Ich hatte bis zu diesem Buch noch nie von Igor Levit gehört, habe allerdings auch kein tiefergehendes Interesse an jedweder Form von klassischer Musik. Doch um das Porträt oder die Biographie eines Menschen zu lesen, muss man sich in der Regel nicht in dem Metier der porträtierten Person auskennen. Hier allerdings wird dem musikalischen Teil sehr viel Platz eingeräumt. Für mich als Laien ging es dabei häufig zu sehr ins Detail und ich fand diese Passagen entsprechend oft langatmig und anstrengend. Erschwerend kamen noch die vielen Zeit- und Themensprünge hinzu, die dem Lesefluss ebenfalls nicht zuträglich waren.

Interessant waren die Einblicke in den Werdegang und das Leben eines Pianisten. Man erahnt die körperlichen Anstrengungen, die damit einhergehen, man versteht, dass jede Note, jede Phrase verschieden interpretiert und gespielt werden kann und das zu Erfolg nicht nur Talent und Fleiß gehören, sondern auch etwas Glück und wohlwollende Fachjournalisten.

Igor Levit scheint Klavierstücke auf eine eher ungewöhnliche Weise zu interpretieren.
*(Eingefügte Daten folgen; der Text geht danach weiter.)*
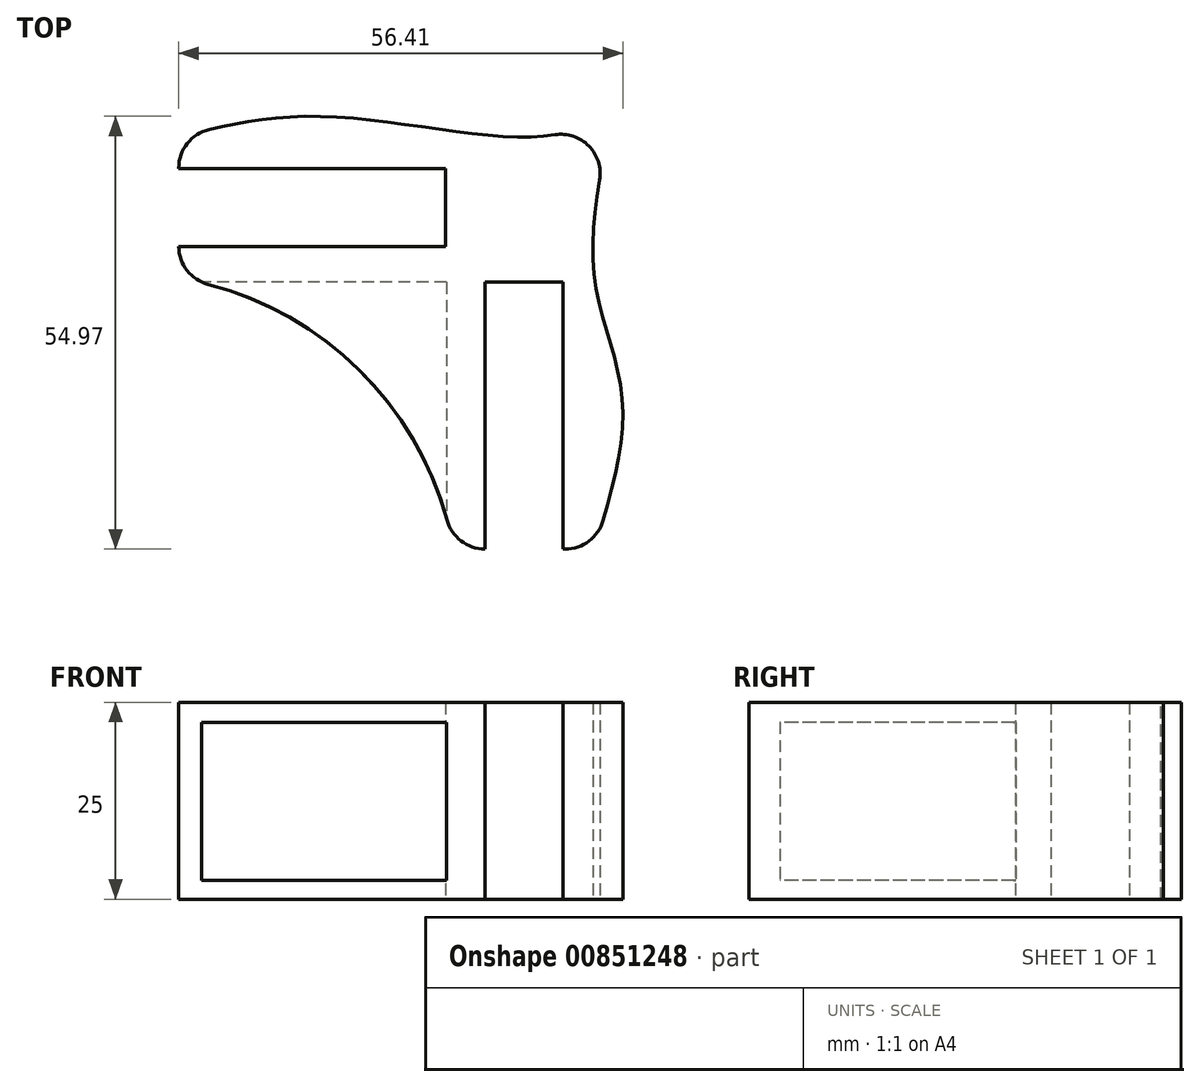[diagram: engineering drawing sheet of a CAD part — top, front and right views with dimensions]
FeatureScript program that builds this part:
annotation { "Feature Type Name" : "Feature", "Feature Type Description" : "" }
export const myFeature = defineFeature(function(context is Context, id is Id, definition is map)
    precondition{}
    {
        {
            var Q0;
            Q0=qCreatedBy(makeId("Top.planeOp"),FACE);
            var sketch = newSketch(context, id + "F0", { "sketchPlane" : qUnion([Q0])});
            skLineSegment(sketch, "E0.bottom", {"start": v(46.13, 46.63) * mm, "end": v(-43.87, 46.63) * mm, "construction": true});
            skLineSegment(sketch, "E0.top", {"start": v(46.13, -43.37) * mm, "end": v(-43.87, -43.37) * mm, "construction": true});
            skLineSegment(sketch, "E0.left", {"start": v(46.13, 46.63) * mm, "end": v(46.13, -43.37) * mm, "construction": true});
            skLineSegment(sketch, "E1", {"start": v(4.96, -9.48) * mm, "end": v(4.96, -43.37) * mm});
            skLineSegment(sketch, "E2", {"start": v(-4.96, -9.48) * mm, "end": v(-4.96, -43.37) * mm});
            skLineSegment(sketch, "E3", {"start": v(-10, 4.96) * mm, "end": v(-43.87, 4.96) * mm});
            skLineSegment(sketch, "E4", {"start": v(-10, -4.96) * mm, "end": v(-43.87, -4.96) * mm});
            skLineSegment(sketch, "E5", {"start": v(-10, -4.96) * mm, "end": v(-10, 4.96) * mm});
            skLineSegment(sketch, "E6", {"start": v(-4.96, -9.48) * mm, "end": v(4.96, -9.48) * mm});
            skLineSegment(sketch, "E7", {"start": v(-43.87, -4.96) * mm, "end": v(-43.87, -8.96) * mm});
            skLineSegment(sketch, "E8", {"start": v(-4.96, -43.37) * mm, "end": v(-4.97, -43.37) * mm});
            skLineSegment(sketch, "E9", {"start": v(-43.87, 4.96) * mm, "end": v(-43.87, 8.96) * mm});
            skLineSegment(sketch, "E10", {"start": v(4.96, -43.37) * mm, "end": v(8.96, -43.37) * mm});
            skFitSpline(sketch, "E11", {"points": [v(-43.87, 8.96) * mm, v(-25.72, 11.58) * mm, v(0, 8.96) * mm, v(11.1, 11.21) * mm], "startDerivative": vector(49.68, 12.5) * mm, "endDerivative": vector(36.5, 12.65) * mm});
            skFitSpline(sketch, "E12", {"points": [v(8.96, -43.37) * mm, v(12.48, -24.43) * mm, v(8.96, -8.93) * mm, v(11.1, 11.21) * mm], "startDerivative": vector(17.47, 57.6) * mm, "endDerivative": vector(12.47, 60.14) * mm});
            skArc(sketch, "E13", {"start": v(-9.8, -39.69) * mm, "mid": v(-22.32, -19.33) * mm, "end": v(-43.87, -8.96) * mm});
            skLineSegment(sketch, "E14.bottom", {"start": v(24.76, 22.31) * mm, "end": v(24.23, 22.31) * mm});
            skLineSegment(sketch, "E14.top", {"start": v(24.76, -47.4) * mm, "end": v(24.23, -47.4) * mm});
            skPoint(sketch, "E15.visualSharp", {"position": v(-8.96, -43.37) * mm});
            skArc(sketch, "E15.filletArc", {"start": v(-9.8, -39.69) * mm, "mid": v(-8, -42.35) * mm, "end": v(-4.97, -43.37) * mm});
            skSolve(sketch);
        }
        {
            var Q0;
            Q0 = qSketchRegion(id + "F0", true);
            extrude(context, id + "F1", {"entities" : qUnion([Q0]), "depth" : 25 * mm, "offsetDistance" : 25 * mm});
        }
        {
            var Q0;
            Q0=makeQuery(id+"F1.opExtrude","SWEPT_FACE",FACE,{"disambiguationData":[OSD([sQuery(id+"F0.wireOp",EDGE,"E7")])]});
            var sketch = newSketch(context, id + "F2", { "sketchPlane" : qUnion([Q0])});
            skLineSegment(sketch, "E16.bottom", {"start": v(9.46, 22.5) * mm, "end": v(39.68, 22.5) * mm});
            skLineSegment(sketch, "E16.top", {"start": v(9.46, 2.43) * mm, "end": v(39.68, 2.43) * mm});
            skLineSegment(sketch, "E16.left", {"start": v(9.46, 22.5) * mm, "end": v(9.46, 2.43) * mm});
            skLineSegment(sketch, "E16.right", {"start": v(39.68, 22.5) * mm, "end": v(39.68, 2.43) * mm});
            skSolve(sketch);
        }
        {
            var Q0;
            Q0=makeQuery(id+"F2.imprint","IMPRINT",FACE,{"disambiguationData":[TD([[makeQuery(id+"F2.imprint","IMPRINT",EDGE,{"derivedFrom":sQuery(id+"F2.wireOp",EDGE,"E16.bottom")}),-1.0]])]});
            extrude(context, id + "F3", {"entities" : qUnion([Q0]), "operationType" : NewBodyOperationType.REMOVE, "oppositeDirection" : true, "depth" : 34 * mm, "offsetDistance" : 25 * mm});
        }
        {
            var Q0;
            Q0=makeQuery(id+"F1.opExtrude","SWEPT_EDGE",EDGE,{"disambiguationData":[OSD([sQuery(id+"F0.wireOp",EDGE,"E7"),sQuery(id+"F0.wireOp",EDGE,"E13")])]});
            fillet(context, id + "F4", {"entities" : qUnion([Q0]), "radius" : 5 * mm, "tangentPropagation" : true, "allowEdgeOverflow" : false});
        }
        {
            var Q0;
            Q0=makeQuery(id+"F1.opExtrude","SWEPT_EDGE",EDGE,{"disambiguationData":[OSD([sQuery(id+"F0.wireOp",EDGE,"E10"),sQuery(id+"F0.wireOp",EDGE,"E12")])]});
            var Q1;
            Q1=makeQuery(id+"F1.opExtrude","SWEPT_EDGE",EDGE,{"disambiguationData":[OSD([sQuery(id+"F0.wireOp",EDGE,"E11"),sQuery(id+"F0.wireOp",EDGE,"E12")])]});
            var Q2;
            Q2=makeQuery(id+"F1.opExtrude","SWEPT_EDGE",EDGE,{"disambiguationData":[OSD([sQuery(id+"F0.wireOp",EDGE,"E9"),sQuery(id+"F0.wireOp",EDGE,"E11")])]});
            fillet(context, id + "F5", {"entities" : qUnion([Q0, Q1, Q2]), "radius" : 5 * mm, "tangentPropagation" : true, "allowEdgeOverflow" : false});
        }
    });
Das stößt vor allem zu Beginn seines Schaffens nicht immer auf Wohlwollen – scheinbar nicht ohne Folgen für Levits Selbstbewusstsein. In mir ist das Bild eines ständig an sich und seiner Umwelt zweifelnden Mannes entstanden, der nur wenige Menschen an sich ranlässt und trotz seiner Erfolge unzufrieden und rastlos durch sein Leben zieht. Insgesamt scheint Igor Levit ein vielseitig interessiert Mensch zu sein, der sich allein mit seiner Musik als Lebensinhalt nicht zufriedengeben kann. Doch leider erfährt man nicht wirklich viel über die Person hinter dem Pianisten. Laut Klappentext erhebt Igor Levit seine Stimme für Demokratie und gegen Unrecht, Rassismus, Antisemitismus und generell Menschenhass. Diese Seite seiner Persönlichkeit wird allerdings nur angerissen und meines Erachtens stellenweise sogar stark auf seine jüdische Herkunft reduziert.

Das Buch verschenkt auch Potential, indem es Levit hauptsächlich aus der distanizierten, beobachtenden Position des Musikjournalisten Zinnackers charakterisiert, der sich auch gern mal in die Beschreibung der einzelnen Musikstücke verliert. Igor Levit und sein persönliches Umfeld hätten gern öfter selbst zu Wort kommen können.

Zusammenfassend muss ich sagen, dass ich mich mit dem Buch sehr schwergetan habe. Die Erwartungen, die der Klappentext geweckt hat, wurden kaum erfüllt, die dort aufgeworfenen Fragen nicht beantwortet. Ich kann aus dem Buch kaum etwas entnehmen, mir fehlt es schlicht an greifbaren Inhalt.